On 09/14/2013 03:29 PM, John Denker wrote:
Things like clock skew are usually nothing but squish ... not reliably predictable, but also not reliably unpredictable. I'm not interested in squish, and I'm not interested in speculation about things that "might" be random.

I see "theoretical" the enemy of the "good" here.

The term "squish" is entertaining, but be careful that once you paint away with your broad brush that you don't dismiss engineering realities that matter.

I can see there is an appeal to entropy sources that you can work back to some quantum origin, but even they will fail horribly if you don't build a larger system that is secure, and secure at some non-trivial radius. (How much Tempest-hardening are you going to do?)

And once we have built such vaguely secure systems, why reject entropy sources within those systems, merely because they you think they look like "squish"? If there is a random component, why toss it out? You seem to respect using hashing to condition and stretch entropy--though why any existing hash shouldn't also fall to your "squish" generalization, I don't know. It seems that you would reject using a coin toss as a source of entropy because coins are not perfectly fair and there are biases in their results. So? You respect hashing, why not clean the output with a good hash?

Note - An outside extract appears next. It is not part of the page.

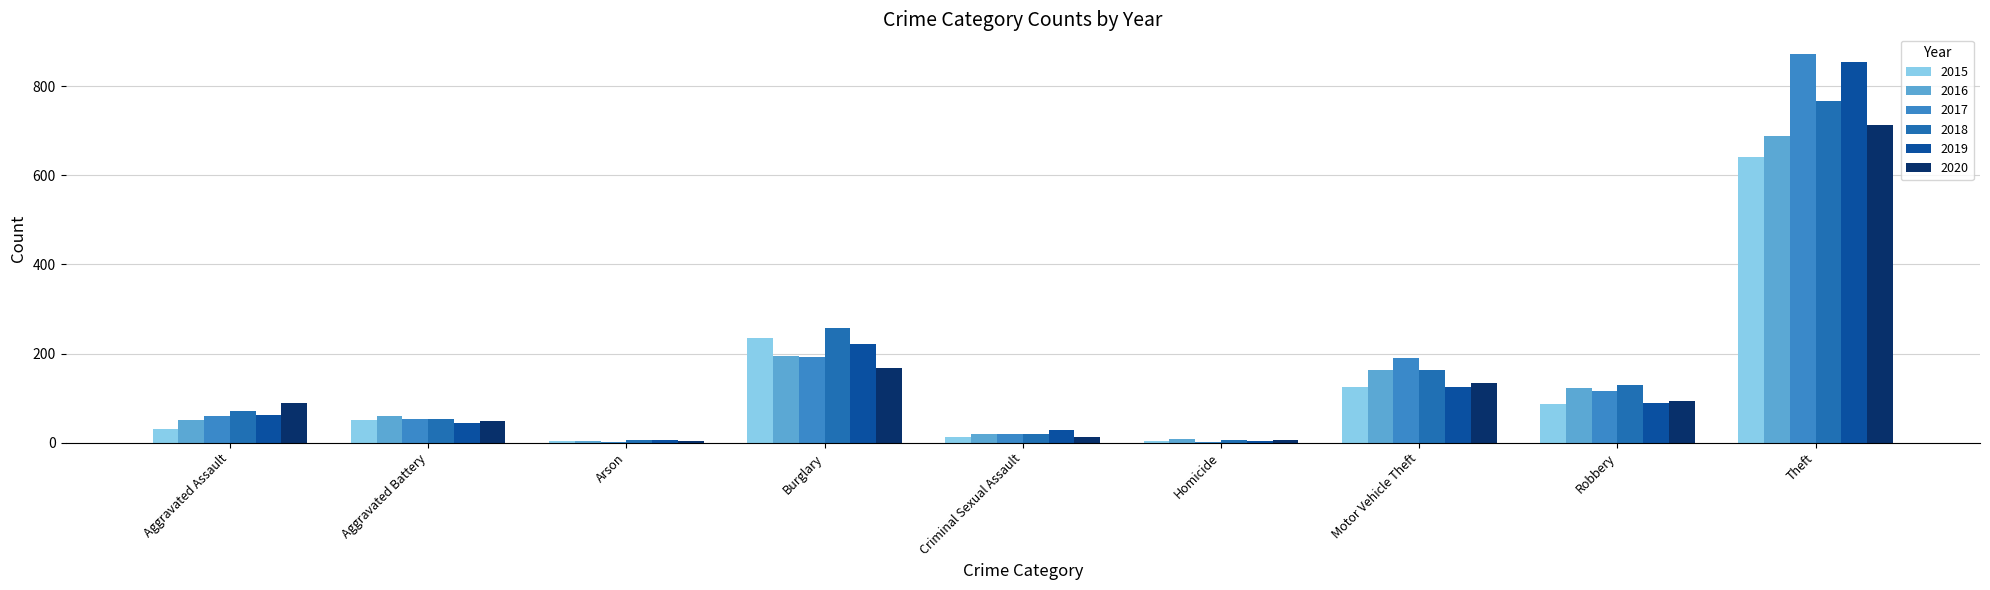

Is it true that 2018 equals 767 at Theft?

True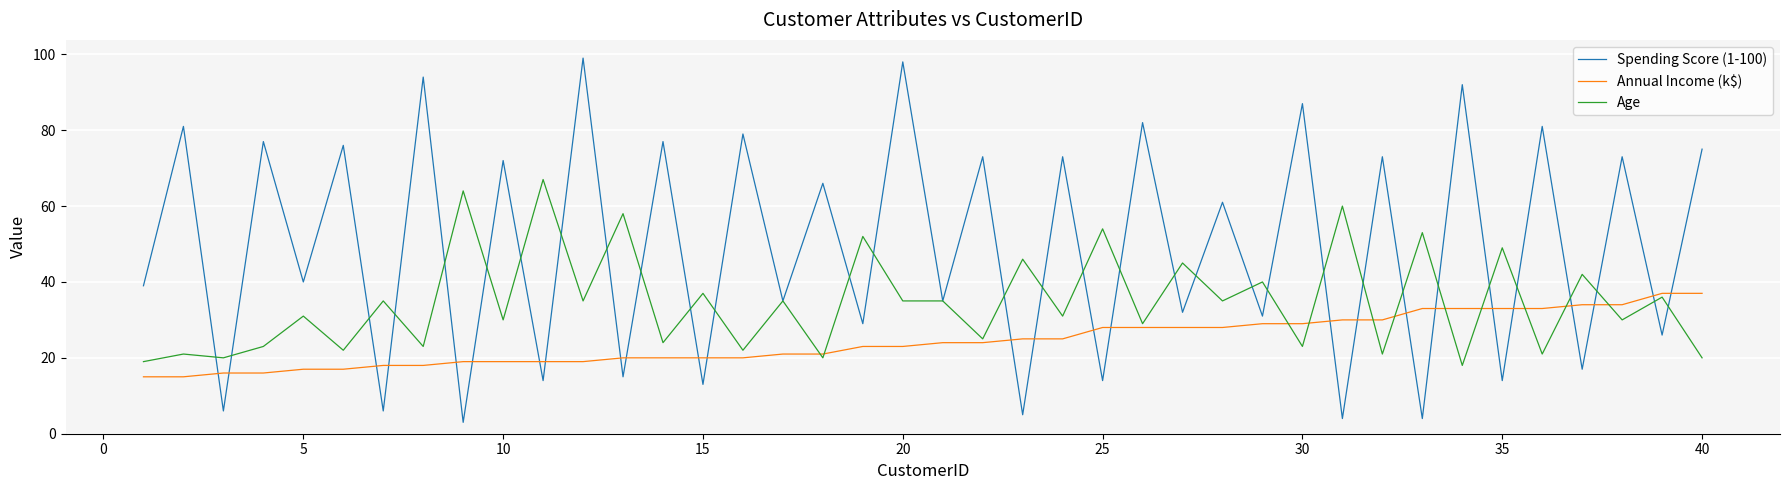

What is the minimum value for Age?

18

You dismiss "things like clock skew", but when I start to imagine ways to defeat interrupt timing as an entropy source, your Johnson noise source also fails: by the time the adversary has enough information about what is going on inside the GHz-plus box to infer precise clock phase, precise interrupt timing, and how fast the CPU responds...they have also tapped into the code that is counting your Johnson.

There are a lot of installed machines that can get useful entropy from existing sources, and it seems you would have the man who is dying of thirst die, because the water isn't pure enough.

Certainly, if hardware manufacturers want to put dedicated entropy sources in machines, I approve, and I am even going to use rdrand as *part* of my random numbers, but in the mean time, give the poor servers a sip of entropy. (And bravo to Linux distributions that overruled the purist Linux maintainer who thought no entropy was better than poorly audited entropy, we are a lot more secure because of them.)